Provided material Block Start

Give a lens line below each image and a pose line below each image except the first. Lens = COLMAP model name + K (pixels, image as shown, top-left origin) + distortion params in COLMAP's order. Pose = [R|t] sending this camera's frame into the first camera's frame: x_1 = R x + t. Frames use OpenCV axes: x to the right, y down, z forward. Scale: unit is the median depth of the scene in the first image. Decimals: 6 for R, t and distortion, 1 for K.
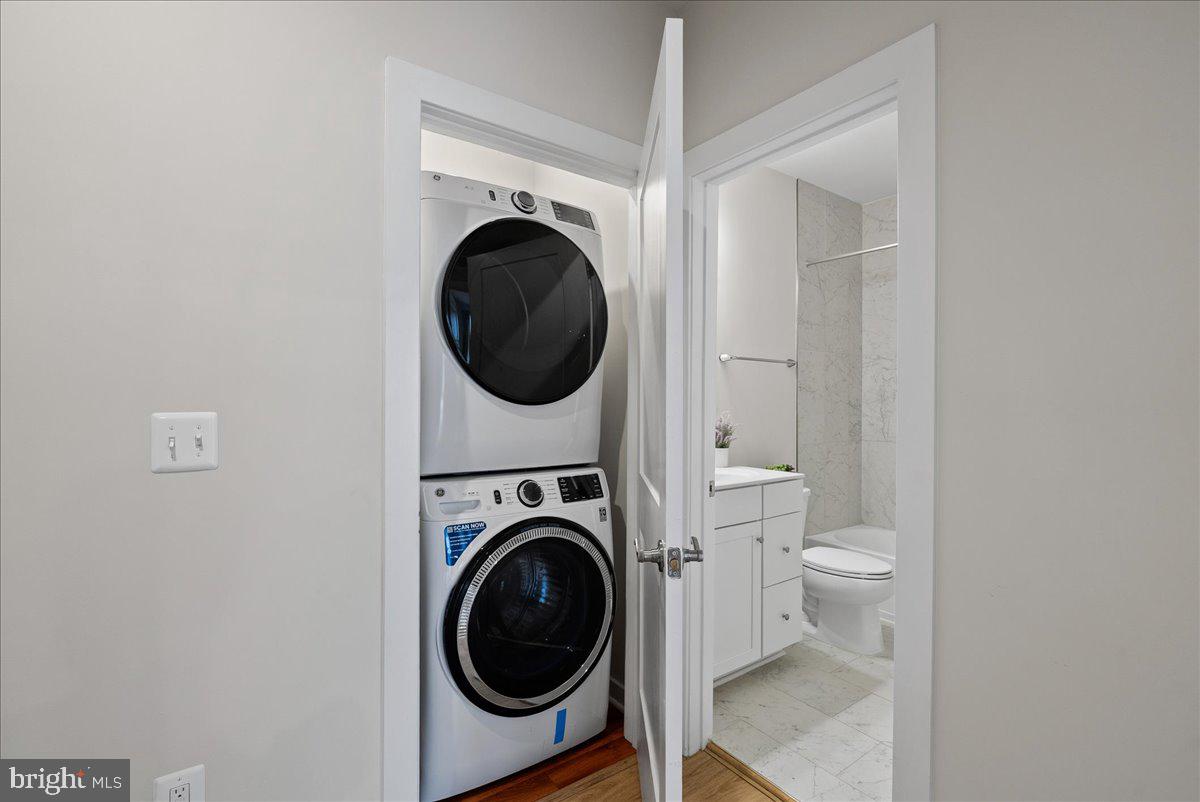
lens RADIAL K [[536.1, 0, 605.1], [0, 536.1, 400.7], [0, 0, 1]] dist [-0.003446, 0.000167]
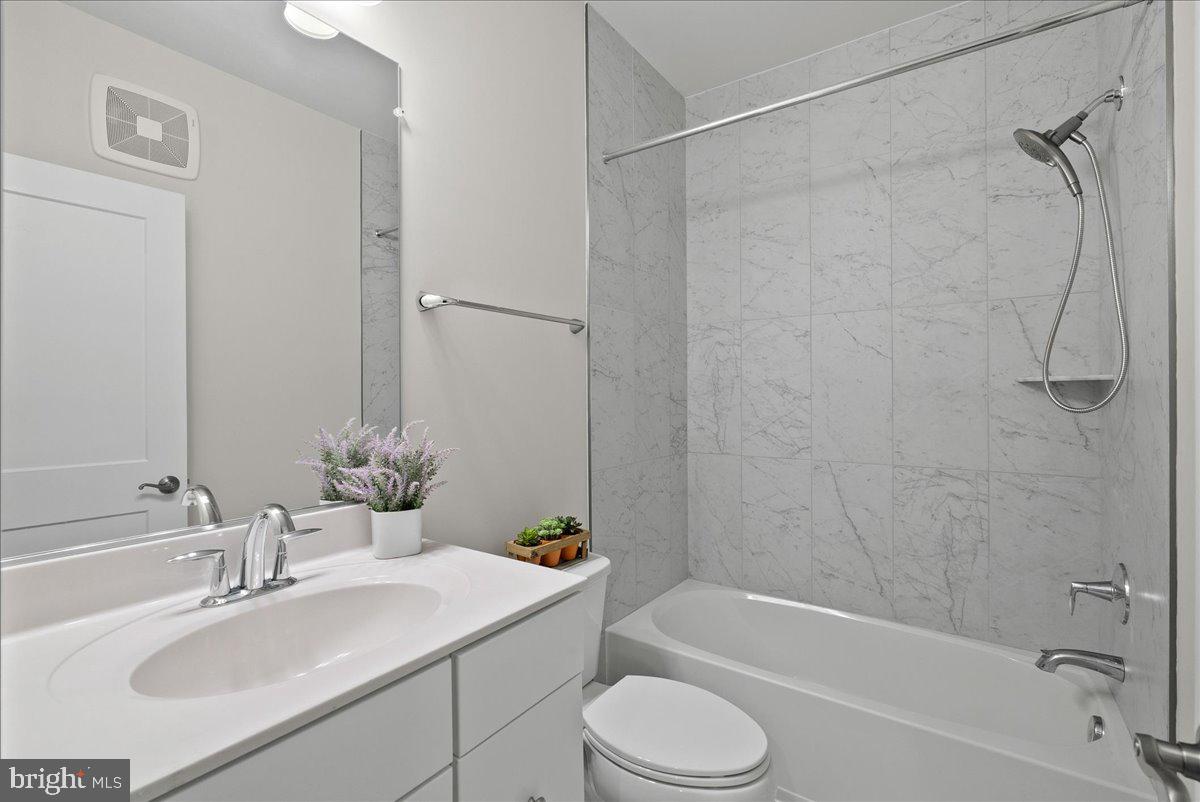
lens RADIAL K [[536.1, 0, 605.1], [0, 536.1, 400.7], [0, 0, 1]] dist [-0.003446, 0.000167]
pose [[0.945780, -0.013376, 0.324533, 0.174173], [0.009872, 0.999874, 0.012440, 0.000573], [-0.324659, -0.008562, 0.945792, 0.420479]]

Provided material Block End

■ Exercise aim: The answer should contain every line of the material exactly as written and no pictures.

■ Answer area:
Give a lens line below each image and a pose line below each image except the first. Lens = COLMAP model name + K (pixels, image as shown, top-left origin) + distortion params in COLMAP's order. Pose = [R|t] sending this camera's frame into the first camera's frame: x_1 = R x + t. Frames use OpenCV axes: x to the right, y down, z forward. Scale: unit is the median depth of the scene in the first image. Decimals: 6 for R, t and distortion, 1 for K.
lens RADIAL K [[536.1, 0, 605.1], [0, 536.1, 400.7], [0, 0, 1]] dist [-0.003446, 0.000167]
lens RADIAL K [[536.1, 0, 605.1], [0, 536.1, 400.7], [0, 0, 1]] dist [-0.003446, 0.000167]
pose [[0.945780, -0.013376, 0.324533, 0.174173], [0.009872, 0.999874, 0.012440, 0.000573], [-0.324659, -0.008562, 0.945792, 0.420479]]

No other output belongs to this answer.